§ **WHAT IS EXPECTED**
Set the entries down again exactly; none may be skipped.

§ **Source texts of formatted documents**
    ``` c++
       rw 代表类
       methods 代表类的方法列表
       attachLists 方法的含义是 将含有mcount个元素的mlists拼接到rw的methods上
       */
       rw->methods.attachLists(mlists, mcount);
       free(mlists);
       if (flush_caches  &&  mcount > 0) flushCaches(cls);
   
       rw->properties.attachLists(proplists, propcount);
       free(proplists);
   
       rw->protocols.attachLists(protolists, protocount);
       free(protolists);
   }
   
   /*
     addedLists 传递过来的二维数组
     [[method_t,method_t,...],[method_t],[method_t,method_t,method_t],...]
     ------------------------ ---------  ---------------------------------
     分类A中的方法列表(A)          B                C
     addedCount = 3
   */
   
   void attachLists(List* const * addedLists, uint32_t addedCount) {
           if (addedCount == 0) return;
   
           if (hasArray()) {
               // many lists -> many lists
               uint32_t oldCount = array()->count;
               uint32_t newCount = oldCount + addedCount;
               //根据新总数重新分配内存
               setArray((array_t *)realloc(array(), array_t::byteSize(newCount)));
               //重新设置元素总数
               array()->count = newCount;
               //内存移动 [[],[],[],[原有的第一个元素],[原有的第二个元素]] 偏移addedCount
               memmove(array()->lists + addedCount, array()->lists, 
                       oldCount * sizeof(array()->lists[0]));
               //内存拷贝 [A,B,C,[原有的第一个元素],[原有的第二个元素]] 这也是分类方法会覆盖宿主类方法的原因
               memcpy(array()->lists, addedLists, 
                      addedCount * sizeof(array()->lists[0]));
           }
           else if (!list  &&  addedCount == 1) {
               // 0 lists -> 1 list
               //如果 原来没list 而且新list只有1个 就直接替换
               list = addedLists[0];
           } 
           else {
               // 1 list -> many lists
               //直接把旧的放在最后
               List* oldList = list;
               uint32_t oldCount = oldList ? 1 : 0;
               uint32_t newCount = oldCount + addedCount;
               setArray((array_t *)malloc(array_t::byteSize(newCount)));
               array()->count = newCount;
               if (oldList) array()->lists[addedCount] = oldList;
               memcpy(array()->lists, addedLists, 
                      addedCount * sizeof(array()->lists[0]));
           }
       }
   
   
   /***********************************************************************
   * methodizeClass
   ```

§ **OUTPUT OF THE EXERCISE**
    ``` c++
       rw 代表类
       methods 代表类的方法列表
       attachLists 方法的含义是 将含有mcount个元素的mlists拼接到rw的methods上
       */
       rw->methods.attachLists(mlists, mcount);
       free(mlists);
       if (flush_caches  &&  mcount > 0) flushCaches(cls);
   
       rw->properties.attachLists(proplists, propcount);
       free(proplists);
   
       rw->protocols.attachLists(protolists, protocount);
       free(protolists);
   }
   
   /*
     addedLists 传递过来的二维数组
     [[method_t,method_t,...],[method_t],[method_t,method_t,method_t],...]
     ------------------------ ---------  ---------------------------------
     分类A中的方法列表(A)          B                C
     addedCount = 3
   */
   
   void attachLists(List* const * addedLists, uint32_t addedCount) {
           if (addedCount == 0) return;
   
           if (hasArray()) {
               // many lists -> many lists
               uint32_t oldCount = array()->count;
               uint32_t newCount = oldCount + addedCount;
               //根据新总数重新分配内存
               setArray((array_t *)realloc(array(), array_t::byteSize(newCount)));
               //重新设置元素总数
               array()->count = newCount;
               //内存移动 [[],[],[],[原有的第一个元素],[原有的第二个元素]] 偏移addedCount
               memmove(array()->lists + addedCount, array()->lists, 
                       oldCount * sizeof(array()->lists[0]));
               //内存拷贝 [A,B,C,[原有的第一个元素],[原有的第二个元素]] 这也是分类方法会覆盖宿主类方法的原因
               memcpy(array()->lists, addedLists, 
                      addedCount * sizeof(array()->lists[0]));
           }
           else if (!list  &&  addedCount == 1) {
               // 0 lists -> 1 list
               //如果 原来没list 而且新list只有1个 就直接替换
               list = addedLists[0];
           } 
           else {
               // 1 list -> many lists
               //直接把旧的放在最后
               List* oldList = list;
               uint32_t oldCount = oldList ? 1 : 0;
               uint32_t newCount = oldCount + addedCount;
               setArray((array_t *)malloc(array_t::byteSize(newCount)));
               array()->count = newCount;
               if (oldList) array()->lists[addedCount] = oldList;
               memcpy(array()->lists, addedLists, 
                      addedCount * sizeof(array()->lists[0]));
           }
       }
   
   
   /***********************************************************************
   * methodizeClass
   ```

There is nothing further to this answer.